今回、プラハを訪れた一番の理由は、そんな謎に包まれたユダヤの人々に肉薄したかったからです。
ユダヤ人の墓地
プラハの旧市街の一角に、ユダヤ人の墓地があります(彼らの言葉でゲットーという)。
今ではユダヤ教の礼拝堂であるシナゴーグと一緒に博物館の一施設として運営されていますが、そのちょっとした公園くらいの大きさの土地に12000人分もの墓が立っています。
一家族につき一基の墓石を立てる日本と違って、西洋の墓は個人個人で建てられるのが慣わしですから、その墓地には文字通り12000基の墓石が立ち並んでいることになります。

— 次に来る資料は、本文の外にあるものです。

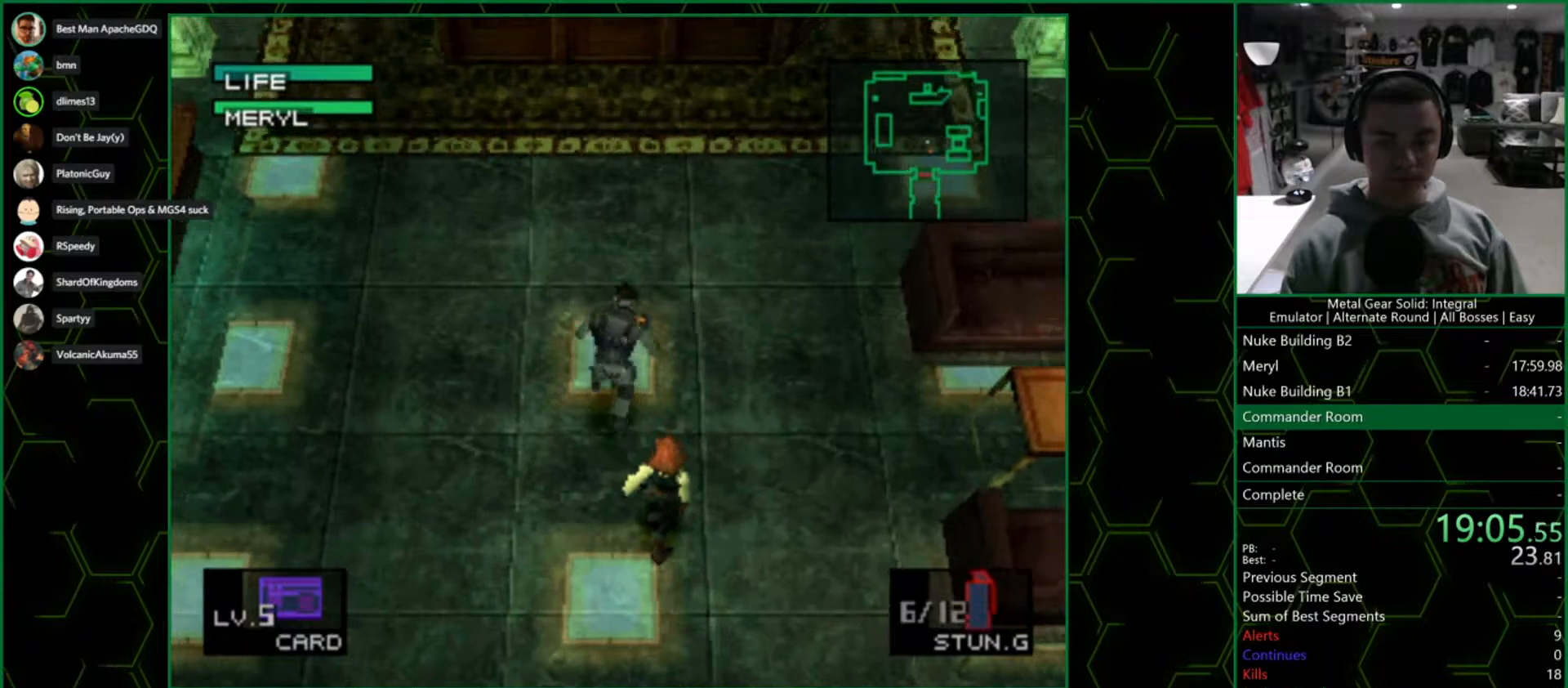
{"dt_ms": 500, "buttons": ["CROSS", "DPAD_UP"], "left_stick": "center", "right_stick": "center", "button_events": [[333, "CROSS", "down"]]}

受付で入場料を支払うと、三つ折りの簡単なパンフレットと共に水色の薄い布でできたコースターのようなものを渡されます。後で知ったのですが、これはキッパと呼ばれるユダヤ人の被り物で、男性であれば、施設への立ち入りの際にはこれを頭に乗せるのが礼儀なのだそうです。ユダヤ教では女性は神に近い存在だと考えられているため、女性は被る必要がないのだそう。男性は神から程遠いため、頭を隠して恥を知りなさいと言うわけです。
ユダヤ人との出会い
シナゴーグを見て周り、展示物を横目に墓地へ向かうと、入り口から混み合っていました。
程なくして入場し、墓地を歩いていると、前を歩いていた女性が話しかけてきました。
「あなたはどこから来たの?」すかさず日本だと答えると今度は
「ではあなたもユダヤ人なの?」
いかにも東洋人顔で墓石にカメラを向ける青年にそんな質問をぶつけてくるあたり、自身をユダヤ人だと語るその女性は実にユーモアのセンスに溢れたお方なのだと思いました。
どうやら僕はその時、イスラエルから来た100人のユダヤ人観光客の集団に紛れてしまっていた様なのです。
日ユ道祖論
誰が言い始めたのか、古代イスラエルの失われた十支族の一部が日本に流れつき、古代日本人の文化の礎を築いたという説があるそうです。天皇家とユダヤ人の様々な共通点からそれらがつながっているのだとして支持する声もあるみたいです。もちろん、これは都市伝説の域を超えるものではなく、今となっては真実の知りようもございません。僕は元々これが日本人が自国にルーツを求めてこじ付けただけの眉唾だと思っていましたが、実は日ユ道祖論を初めに体系化したのはスコットランド人の宣教師で、外側から見た日本を解釈した説なのだそうです。
思えば文化開花の時期、『瞬く間に自らのリフォームを行い興隆する日本』を西洋はどんな目で見ていたのでしょうか。その歴史上類を見ない現象を理解する手がかりとしてこの日ユ道祖論を作り上げたのだと言われると妙な納得感があります。
この説に関しては、日本人よりも寧ろイスラエルのユダヤ人や西洋人の方が熱心な信徒と言えるのかも知れません。
ユダヤ人の墓には花を捧げるべからず
日本でもキリスト教のヨーロッパでも共通して、墓参りの際には切り花を捧げるのが一般的ですが、ユダヤ人の墓地を歩いていると、その切り花が一切捧げられていないことに気づくはずです。
切った花は死を象徴し、ユダヤ人は死して尚、墓石となって永遠に生き続けるのだからタブーとされているのです。切り花を捧げる代わりに石を上に積むのだとか。
もちろん生きているのだから、お墓を壊すことは許されません。墓石の移設も厳禁です。
それらが何世紀も何世代も続くとどうなるでしょうか?
当然、敷地が足りなくなるわけです。このプラハの墓地では限られた土地を有効活用するために、上から土を被せて、新しい階層を作り、その上にまたお墓を建ててきたのです。多いところでは12層にもなるのだとか。
墓参りは最後に手を清めて終わりです。日本人も神社を訪れた際には手水でお清めをするので、ユダヤ人も同じようなことをすると知って少し親近感が湧きました。
最後に
ユダヤ人については知れば知るほど謎が深まるばかりです。民族であるかのような語られ方をしますが、ユダヤ教徒を指すのが一般的です(なろうと思えば後天的にもなれる)。
キリスト教文化の中にひっそりと隠されたユダヤ教の習慣は、石製の建築で固められたヨーロッパの強固な外壁とその内側にあるナイーブな心情を思わせます。